Supplied data Start Marker

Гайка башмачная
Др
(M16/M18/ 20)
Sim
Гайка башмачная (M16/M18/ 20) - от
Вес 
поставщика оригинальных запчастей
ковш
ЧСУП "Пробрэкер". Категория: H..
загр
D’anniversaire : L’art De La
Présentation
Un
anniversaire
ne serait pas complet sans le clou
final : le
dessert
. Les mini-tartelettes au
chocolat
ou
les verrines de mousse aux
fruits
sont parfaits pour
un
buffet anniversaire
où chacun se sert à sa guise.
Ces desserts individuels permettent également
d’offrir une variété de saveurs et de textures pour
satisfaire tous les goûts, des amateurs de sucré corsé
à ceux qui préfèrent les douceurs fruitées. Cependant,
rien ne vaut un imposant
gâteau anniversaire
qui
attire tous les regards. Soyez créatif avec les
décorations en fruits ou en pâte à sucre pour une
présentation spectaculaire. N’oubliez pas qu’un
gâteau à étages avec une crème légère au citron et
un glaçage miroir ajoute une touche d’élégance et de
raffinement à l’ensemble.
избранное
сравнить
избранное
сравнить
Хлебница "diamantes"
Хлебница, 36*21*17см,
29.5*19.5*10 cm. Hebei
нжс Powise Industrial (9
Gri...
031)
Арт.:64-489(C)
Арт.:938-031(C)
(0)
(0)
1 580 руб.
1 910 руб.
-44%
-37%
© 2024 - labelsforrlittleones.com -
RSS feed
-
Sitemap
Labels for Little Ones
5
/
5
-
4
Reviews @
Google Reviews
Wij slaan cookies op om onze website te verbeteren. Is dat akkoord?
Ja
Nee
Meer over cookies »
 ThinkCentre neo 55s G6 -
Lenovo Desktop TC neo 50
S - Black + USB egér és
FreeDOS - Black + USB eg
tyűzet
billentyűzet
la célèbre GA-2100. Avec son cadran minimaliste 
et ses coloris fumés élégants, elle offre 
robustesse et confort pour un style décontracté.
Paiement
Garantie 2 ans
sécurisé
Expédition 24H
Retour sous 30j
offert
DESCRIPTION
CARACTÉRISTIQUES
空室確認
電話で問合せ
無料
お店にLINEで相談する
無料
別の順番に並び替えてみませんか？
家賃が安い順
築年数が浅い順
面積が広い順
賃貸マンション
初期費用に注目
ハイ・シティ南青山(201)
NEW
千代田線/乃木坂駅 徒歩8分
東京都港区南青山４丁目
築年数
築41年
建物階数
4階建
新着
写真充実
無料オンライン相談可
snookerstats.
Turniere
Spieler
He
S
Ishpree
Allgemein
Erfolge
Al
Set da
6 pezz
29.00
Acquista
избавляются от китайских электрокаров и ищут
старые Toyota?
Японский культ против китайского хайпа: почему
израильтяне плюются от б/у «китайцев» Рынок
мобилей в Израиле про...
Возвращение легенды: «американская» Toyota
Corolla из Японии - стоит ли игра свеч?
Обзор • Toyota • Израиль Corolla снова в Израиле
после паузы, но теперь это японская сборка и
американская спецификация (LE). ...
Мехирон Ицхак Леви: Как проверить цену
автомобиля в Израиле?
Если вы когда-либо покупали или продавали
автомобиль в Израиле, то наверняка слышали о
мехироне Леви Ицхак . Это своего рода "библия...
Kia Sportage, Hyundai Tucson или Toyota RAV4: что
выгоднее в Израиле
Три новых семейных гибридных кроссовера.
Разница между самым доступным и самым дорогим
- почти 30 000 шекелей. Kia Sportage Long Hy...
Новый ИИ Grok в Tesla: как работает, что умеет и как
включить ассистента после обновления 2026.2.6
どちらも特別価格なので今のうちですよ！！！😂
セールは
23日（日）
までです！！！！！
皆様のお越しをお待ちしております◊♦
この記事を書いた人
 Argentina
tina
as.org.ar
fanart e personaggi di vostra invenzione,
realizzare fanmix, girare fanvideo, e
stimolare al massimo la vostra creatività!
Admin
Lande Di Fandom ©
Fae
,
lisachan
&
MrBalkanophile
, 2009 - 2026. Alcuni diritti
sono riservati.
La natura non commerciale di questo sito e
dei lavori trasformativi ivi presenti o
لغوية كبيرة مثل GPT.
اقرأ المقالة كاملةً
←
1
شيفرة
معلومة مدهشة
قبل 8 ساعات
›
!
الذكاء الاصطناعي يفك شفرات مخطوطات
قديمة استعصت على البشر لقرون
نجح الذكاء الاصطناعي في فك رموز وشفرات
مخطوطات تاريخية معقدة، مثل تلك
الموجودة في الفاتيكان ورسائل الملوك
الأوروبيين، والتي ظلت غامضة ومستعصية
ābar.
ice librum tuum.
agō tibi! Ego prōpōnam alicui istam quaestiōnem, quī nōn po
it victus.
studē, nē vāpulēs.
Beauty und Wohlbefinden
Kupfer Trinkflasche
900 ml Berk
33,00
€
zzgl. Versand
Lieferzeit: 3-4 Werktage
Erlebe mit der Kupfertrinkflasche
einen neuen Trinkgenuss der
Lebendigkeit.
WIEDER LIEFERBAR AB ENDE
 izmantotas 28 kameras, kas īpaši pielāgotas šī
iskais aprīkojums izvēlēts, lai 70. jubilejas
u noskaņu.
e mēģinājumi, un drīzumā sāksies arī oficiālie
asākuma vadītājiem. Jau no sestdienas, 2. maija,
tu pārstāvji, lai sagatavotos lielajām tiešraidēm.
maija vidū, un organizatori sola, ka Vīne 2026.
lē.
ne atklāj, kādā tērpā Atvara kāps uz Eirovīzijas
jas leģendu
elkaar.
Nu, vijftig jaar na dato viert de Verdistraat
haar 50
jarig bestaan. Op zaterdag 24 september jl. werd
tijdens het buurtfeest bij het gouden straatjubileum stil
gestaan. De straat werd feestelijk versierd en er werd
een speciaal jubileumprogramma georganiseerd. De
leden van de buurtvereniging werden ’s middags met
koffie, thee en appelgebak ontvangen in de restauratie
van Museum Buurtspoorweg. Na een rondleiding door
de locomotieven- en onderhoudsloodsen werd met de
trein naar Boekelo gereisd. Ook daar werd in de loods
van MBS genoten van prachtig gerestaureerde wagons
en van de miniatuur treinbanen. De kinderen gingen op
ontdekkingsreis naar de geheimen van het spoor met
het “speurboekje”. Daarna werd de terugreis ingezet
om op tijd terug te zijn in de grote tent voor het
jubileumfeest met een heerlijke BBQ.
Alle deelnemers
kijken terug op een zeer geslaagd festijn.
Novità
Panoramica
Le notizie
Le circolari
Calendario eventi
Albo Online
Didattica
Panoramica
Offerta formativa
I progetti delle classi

Supplied data End Marker

**Request:** Starting at the line above that contains "ne atklāj, kādā", repeat each line exactly up to and including the line that contains "Calendario eventi", and stop there.

**Reply:**
ne atklāj, kādā tērpā Atvara kāps uz Eirovīzijas
jas leģendu
elkaar.
Nu, vijftig jaar na dato viert de Verdistraat
haar 50
jarig bestaan. Op zaterdag 24 september jl. werd
tijdens het buurtfeest bij het gouden straatjubileum stil
gestaan. De straat werd feestelijk versierd en er werd
een speciaal jubileumprogramma georganiseerd. De
leden van de buurtvereniging werden ’s middags met
koffie, thee en appelgebak ontvangen in de restauratie
van Museum Buurtspoorweg. Na een rondleiding door
de locomotieven- en onderhoudsloodsen werd met de
trein naar Boekelo gereisd. Ook daar werd in de loods
van MBS genoten van prachtig gerestaureerde wagons
en van de miniatuur treinbanen. De kinderen gingen op
ontdekkingsreis naar de geheimen van het spoor met
het “speurboekje”. Daarna werd de terugreis ingezet
om op tijd terug te zijn in de grote tent voor het
jubileumfeest met een heerlijke BBQ.
Alle deelnemers
kijken terug op een zeer geslaagd festijn.
Novità
Panoramica
Le notizie
Le circolari
Calendario eventi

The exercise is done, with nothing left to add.